Exercise directions> Scan the records below and report how many lines include the string "picture"; the number alone will do.

(Stored items)
■ ■ ■ ■ ■ ■ ■

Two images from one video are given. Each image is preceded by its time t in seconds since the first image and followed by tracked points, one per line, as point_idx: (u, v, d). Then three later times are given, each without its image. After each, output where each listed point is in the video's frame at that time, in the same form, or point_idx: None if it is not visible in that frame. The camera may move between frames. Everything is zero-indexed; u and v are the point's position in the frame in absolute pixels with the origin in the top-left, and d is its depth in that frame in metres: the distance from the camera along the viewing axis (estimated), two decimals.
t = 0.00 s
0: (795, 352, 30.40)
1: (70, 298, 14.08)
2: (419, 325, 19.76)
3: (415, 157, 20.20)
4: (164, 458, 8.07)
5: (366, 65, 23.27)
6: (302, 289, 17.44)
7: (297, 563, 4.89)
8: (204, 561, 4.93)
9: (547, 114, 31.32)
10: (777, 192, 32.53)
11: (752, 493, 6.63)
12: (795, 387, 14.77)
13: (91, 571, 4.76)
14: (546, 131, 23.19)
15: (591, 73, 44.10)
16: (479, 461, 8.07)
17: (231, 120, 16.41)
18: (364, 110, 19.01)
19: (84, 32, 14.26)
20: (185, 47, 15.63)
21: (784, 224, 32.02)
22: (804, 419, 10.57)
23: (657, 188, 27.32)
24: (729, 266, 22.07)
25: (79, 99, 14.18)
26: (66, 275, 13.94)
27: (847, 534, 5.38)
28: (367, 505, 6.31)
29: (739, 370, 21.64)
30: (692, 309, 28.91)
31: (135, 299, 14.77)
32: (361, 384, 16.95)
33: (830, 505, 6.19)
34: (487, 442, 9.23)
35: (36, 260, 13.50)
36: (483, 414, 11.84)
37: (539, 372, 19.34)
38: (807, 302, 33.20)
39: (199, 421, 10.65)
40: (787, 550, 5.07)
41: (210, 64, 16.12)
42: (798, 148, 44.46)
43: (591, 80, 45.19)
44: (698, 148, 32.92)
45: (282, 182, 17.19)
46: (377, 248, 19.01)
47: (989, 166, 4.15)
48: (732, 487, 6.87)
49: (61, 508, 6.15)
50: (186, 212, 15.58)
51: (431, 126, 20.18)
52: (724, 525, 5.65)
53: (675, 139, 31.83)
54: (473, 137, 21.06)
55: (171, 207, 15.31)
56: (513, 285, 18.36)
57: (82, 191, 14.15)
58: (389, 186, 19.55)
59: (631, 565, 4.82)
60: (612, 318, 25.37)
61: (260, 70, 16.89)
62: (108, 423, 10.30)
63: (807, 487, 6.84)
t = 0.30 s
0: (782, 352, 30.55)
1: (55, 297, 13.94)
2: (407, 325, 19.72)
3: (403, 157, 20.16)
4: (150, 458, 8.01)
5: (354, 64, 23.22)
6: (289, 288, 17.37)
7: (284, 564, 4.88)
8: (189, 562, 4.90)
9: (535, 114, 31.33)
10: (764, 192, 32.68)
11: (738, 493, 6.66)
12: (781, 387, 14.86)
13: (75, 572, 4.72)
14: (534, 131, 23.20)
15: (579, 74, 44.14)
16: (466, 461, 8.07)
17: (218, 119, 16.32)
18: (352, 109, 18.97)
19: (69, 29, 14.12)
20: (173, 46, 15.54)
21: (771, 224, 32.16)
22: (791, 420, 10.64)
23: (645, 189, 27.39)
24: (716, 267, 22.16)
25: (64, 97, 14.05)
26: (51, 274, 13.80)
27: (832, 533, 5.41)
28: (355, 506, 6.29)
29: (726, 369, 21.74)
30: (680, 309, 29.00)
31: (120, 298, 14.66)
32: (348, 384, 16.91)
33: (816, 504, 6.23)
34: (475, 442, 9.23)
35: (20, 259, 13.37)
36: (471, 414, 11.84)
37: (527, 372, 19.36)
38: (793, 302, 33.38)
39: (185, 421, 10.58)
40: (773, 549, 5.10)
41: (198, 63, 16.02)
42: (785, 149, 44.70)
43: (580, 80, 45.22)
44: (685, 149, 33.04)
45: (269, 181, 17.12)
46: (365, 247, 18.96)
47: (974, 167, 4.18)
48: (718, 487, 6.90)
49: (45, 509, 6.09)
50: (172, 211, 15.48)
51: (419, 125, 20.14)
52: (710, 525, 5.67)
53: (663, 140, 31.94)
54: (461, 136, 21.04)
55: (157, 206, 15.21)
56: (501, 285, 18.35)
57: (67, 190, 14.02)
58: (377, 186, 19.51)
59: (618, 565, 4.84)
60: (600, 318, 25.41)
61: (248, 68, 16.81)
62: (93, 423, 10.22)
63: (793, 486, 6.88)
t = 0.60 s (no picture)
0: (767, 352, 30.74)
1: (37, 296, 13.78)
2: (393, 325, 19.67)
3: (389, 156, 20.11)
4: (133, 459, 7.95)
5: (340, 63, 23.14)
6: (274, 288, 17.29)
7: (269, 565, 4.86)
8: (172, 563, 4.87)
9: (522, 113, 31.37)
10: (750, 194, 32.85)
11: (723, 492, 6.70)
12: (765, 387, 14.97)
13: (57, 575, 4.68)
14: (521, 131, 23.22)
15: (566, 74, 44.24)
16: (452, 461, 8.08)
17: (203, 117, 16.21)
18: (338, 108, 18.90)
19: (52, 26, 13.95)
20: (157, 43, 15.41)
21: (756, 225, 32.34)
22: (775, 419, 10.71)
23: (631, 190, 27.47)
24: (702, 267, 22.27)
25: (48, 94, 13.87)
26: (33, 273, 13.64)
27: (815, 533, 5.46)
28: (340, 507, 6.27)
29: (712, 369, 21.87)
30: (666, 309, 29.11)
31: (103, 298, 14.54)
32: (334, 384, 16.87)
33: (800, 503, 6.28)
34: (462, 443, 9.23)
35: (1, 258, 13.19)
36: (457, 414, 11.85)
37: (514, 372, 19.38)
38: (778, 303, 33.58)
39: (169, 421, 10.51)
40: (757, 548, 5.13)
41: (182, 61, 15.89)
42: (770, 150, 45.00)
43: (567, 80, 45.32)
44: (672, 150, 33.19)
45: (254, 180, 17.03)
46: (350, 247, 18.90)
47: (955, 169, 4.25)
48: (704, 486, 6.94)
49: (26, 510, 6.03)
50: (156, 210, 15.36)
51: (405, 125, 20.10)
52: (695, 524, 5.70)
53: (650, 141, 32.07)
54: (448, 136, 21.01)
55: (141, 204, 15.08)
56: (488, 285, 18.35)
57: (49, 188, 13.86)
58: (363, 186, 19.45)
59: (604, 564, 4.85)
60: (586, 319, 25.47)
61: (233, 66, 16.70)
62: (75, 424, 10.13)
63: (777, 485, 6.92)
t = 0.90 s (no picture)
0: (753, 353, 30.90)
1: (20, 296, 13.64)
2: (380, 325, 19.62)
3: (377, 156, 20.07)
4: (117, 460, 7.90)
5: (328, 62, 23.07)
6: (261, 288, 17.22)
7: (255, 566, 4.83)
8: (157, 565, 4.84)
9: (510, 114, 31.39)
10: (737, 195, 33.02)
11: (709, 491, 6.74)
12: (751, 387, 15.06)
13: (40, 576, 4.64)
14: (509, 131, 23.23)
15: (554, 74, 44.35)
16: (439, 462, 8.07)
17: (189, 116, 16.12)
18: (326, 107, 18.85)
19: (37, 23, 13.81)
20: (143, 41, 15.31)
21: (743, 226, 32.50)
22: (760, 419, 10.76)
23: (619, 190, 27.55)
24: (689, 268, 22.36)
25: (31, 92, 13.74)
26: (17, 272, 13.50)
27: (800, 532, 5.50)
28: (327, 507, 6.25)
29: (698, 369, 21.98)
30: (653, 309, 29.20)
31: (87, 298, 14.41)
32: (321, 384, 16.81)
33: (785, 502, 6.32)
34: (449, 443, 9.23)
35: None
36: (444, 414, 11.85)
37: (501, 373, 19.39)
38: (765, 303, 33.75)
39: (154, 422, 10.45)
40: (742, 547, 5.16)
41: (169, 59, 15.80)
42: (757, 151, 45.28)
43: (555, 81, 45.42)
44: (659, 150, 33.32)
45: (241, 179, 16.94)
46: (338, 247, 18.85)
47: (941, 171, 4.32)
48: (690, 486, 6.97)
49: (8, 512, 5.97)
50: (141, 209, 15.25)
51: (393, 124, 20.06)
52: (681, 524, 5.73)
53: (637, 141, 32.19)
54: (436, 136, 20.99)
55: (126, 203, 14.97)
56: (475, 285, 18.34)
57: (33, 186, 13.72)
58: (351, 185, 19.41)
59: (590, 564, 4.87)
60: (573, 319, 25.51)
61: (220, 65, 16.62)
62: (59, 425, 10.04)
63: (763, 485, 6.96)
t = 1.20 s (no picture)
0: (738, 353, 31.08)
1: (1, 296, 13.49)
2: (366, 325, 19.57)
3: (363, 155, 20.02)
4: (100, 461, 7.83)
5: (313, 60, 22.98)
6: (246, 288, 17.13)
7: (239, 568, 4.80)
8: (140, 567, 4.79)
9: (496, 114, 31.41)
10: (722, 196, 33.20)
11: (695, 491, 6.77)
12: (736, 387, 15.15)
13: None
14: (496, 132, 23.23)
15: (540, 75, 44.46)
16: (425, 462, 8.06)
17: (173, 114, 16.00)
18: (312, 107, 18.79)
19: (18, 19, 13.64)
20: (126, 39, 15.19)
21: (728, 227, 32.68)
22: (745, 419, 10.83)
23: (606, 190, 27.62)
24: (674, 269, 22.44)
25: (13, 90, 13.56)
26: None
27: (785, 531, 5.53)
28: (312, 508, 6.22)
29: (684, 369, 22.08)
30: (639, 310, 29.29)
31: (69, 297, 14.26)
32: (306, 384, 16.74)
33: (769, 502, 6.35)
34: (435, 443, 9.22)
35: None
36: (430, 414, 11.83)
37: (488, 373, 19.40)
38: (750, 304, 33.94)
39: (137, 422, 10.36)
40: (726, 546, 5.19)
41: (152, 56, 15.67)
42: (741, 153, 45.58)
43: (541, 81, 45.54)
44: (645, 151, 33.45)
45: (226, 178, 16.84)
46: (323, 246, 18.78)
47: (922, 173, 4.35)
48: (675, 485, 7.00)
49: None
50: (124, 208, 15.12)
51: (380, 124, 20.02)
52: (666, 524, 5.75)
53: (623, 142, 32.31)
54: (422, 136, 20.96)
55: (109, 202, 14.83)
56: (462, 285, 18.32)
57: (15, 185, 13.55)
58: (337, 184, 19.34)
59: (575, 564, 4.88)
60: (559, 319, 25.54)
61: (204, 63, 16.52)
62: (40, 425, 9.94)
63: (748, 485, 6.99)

■ ■ ■ ■ ■ ■ ■

Worked solution> 3